I recently had a epic failure on my workstation. It was bad. My machine simply stopped working, and when I rebooted everything looked fine, until I saw it blue screen during boot. So here I go with lessons learned during a critical failure.
RAID 1 is great
…so long as your controller can still function after a drive is detected as bad. Unfortunately my motherboard, the ASUS P8Z68-V PRO, appears to lack this functionality. The Intel Z68 SATA 6.0 Gb/s controller reported that one of my two drives was bad. It suggested I replace the drive immediately. Unfortunately it wouldn’t allow me to boot in the mean time. It simply sat at the bios screen waiting patiently for me to do something.
RAID configurations can dissappear!
After digging into the problem a bit more, I moved around the BIOS looking for a reporting utility, or something to confirm the drive was indeed b. After another reboot, the RAID controller actually changed it’s mind. It informed me my RAID 1 member disks were no longer members. In fact, I had no RAID disks on my machine at all! Awesome news considering…
When organizing your backups, copy, don’t move!
Yeah, I had recently moved my backup data onto the RAID, so I could de-dupe the backups, and organize it before returning the data to the backup drive, and ultimately off-site. Great news, that RAID/drive failure just cost me more than 7 years of scripts, databases, test data, documentation, etc. Time to find a great un-delete utility for my USB drive.
Read all the negative reviews on your hardware before purchase.

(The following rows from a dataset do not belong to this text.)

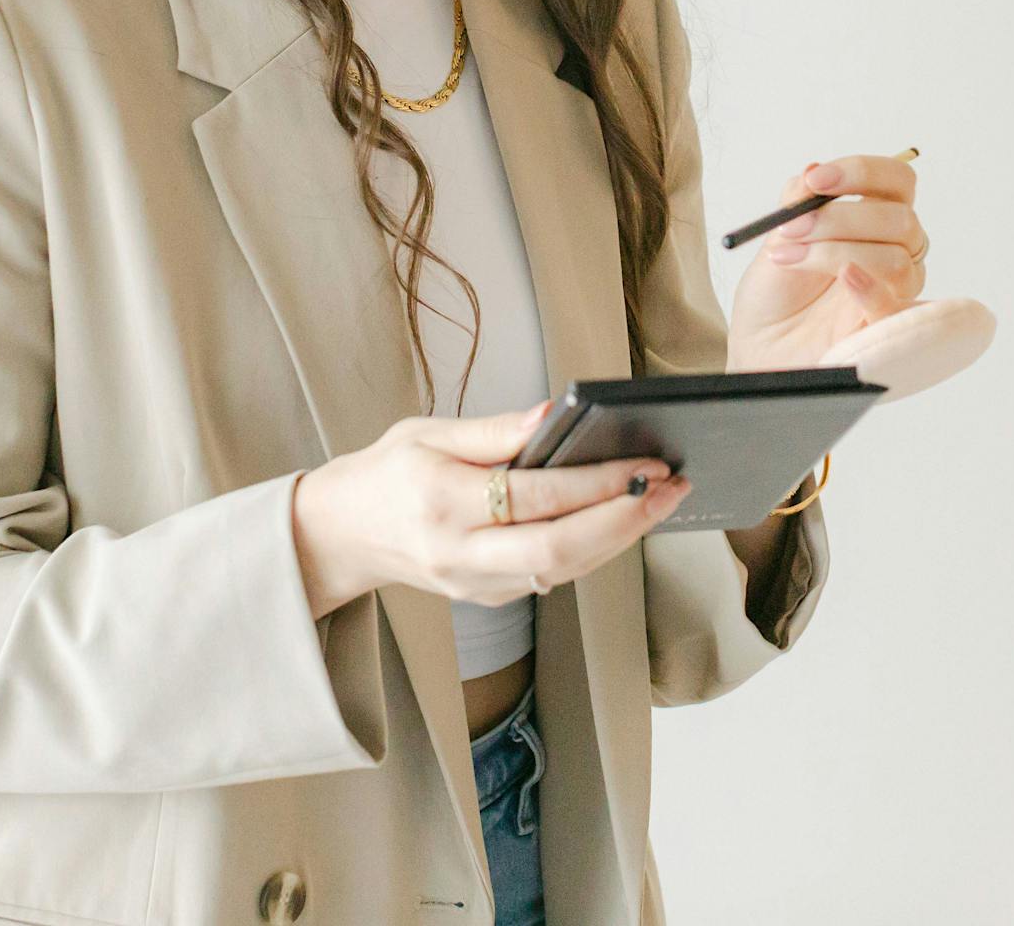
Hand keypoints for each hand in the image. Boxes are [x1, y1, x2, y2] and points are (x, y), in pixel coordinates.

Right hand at [291, 402, 691, 619]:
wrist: (342, 535)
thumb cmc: (387, 473)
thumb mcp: (428, 432)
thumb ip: (493, 430)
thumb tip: (555, 414)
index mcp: (441, 503)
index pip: (535, 497)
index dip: (596, 482)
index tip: (644, 460)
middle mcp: (459, 554)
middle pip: (558, 551)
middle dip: (624, 519)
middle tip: (671, 486)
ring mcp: (474, 585)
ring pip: (562, 571)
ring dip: (621, 537)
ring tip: (663, 499)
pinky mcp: (488, 598)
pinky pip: (551, 577)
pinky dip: (594, 550)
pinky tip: (623, 520)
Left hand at [727, 152, 996, 400]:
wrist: (759, 345)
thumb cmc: (775, 293)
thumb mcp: (777, 236)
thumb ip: (798, 202)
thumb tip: (815, 169)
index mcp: (874, 217)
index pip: (897, 180)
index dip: (862, 172)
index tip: (816, 180)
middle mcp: (895, 248)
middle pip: (899, 218)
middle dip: (839, 217)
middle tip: (792, 227)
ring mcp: (896, 289)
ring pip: (896, 257)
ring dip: (836, 251)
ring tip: (789, 259)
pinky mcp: (889, 327)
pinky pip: (898, 303)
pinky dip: (870, 284)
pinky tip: (843, 277)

They’re not all bunk. Sometimes there is a nugget of truth in those negative reviews, even when you know some users are simply venting frustration. Also, you can sometimes find useable debugging information for your current failure.
Learn from your failures.
You can always learn from success. Learning from failures, is a lot harder. Or at least it’s more painful. I’m going to rebuild this server, and get back up and running. Hopefully I can resurrect my backup data. After that, I will get my offsite backups up and running. I’ll also learn from others failures too, and use that to make my machine more stable going forward.
So for the next few days, I’m going to be recovering from this disaster, instead of studying for my MCM knowledge exam. Until then, enjoy the holidays..and make sure you have a robust enough plan to handle an epic failure. I’m just sayin’.